= Your instructions =
Omit every picture. Return all other data as it stands.

Extracted records:
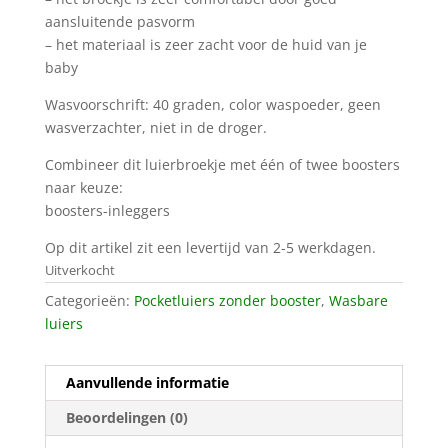
aansluitende pasvorm
– het materiaal is zeer zacht voor de huid van je
baby
Wasvoorschrift: 40 graden, color waspoeder, geen
wasverzachter, niet in de droger.
Combineer dit luierbroekje met één of twee boosters
naar keuze:
boosters-inleggers
Op dit artikel zit een levertijd van 2-5 werkdagen.
Uitverkocht
Categorieën:
Pocketluiers zonder booster
,
Wasbare
luiers
Aanvullende informatie
Beoordelingen (0)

= Solution for this task =
aansluitende pasvorm
– het materiaal is zeer zacht voor de huid van je
baby
Wasvoorschrift: 40 graden, color waspoeder, geen
wasverzachter, niet in de droger.
Combineer dit luierbroekje met één of twee boosters
naar keuze:
boosters-inleggers
Op dit artikel zit een levertijd van 2-5 werkdagen.
Uitverkocht
Categorieën:
Pocketluiers zonder booster
,
Wasbare
luiers
Aanvullende informatie
Beoordelingen (0)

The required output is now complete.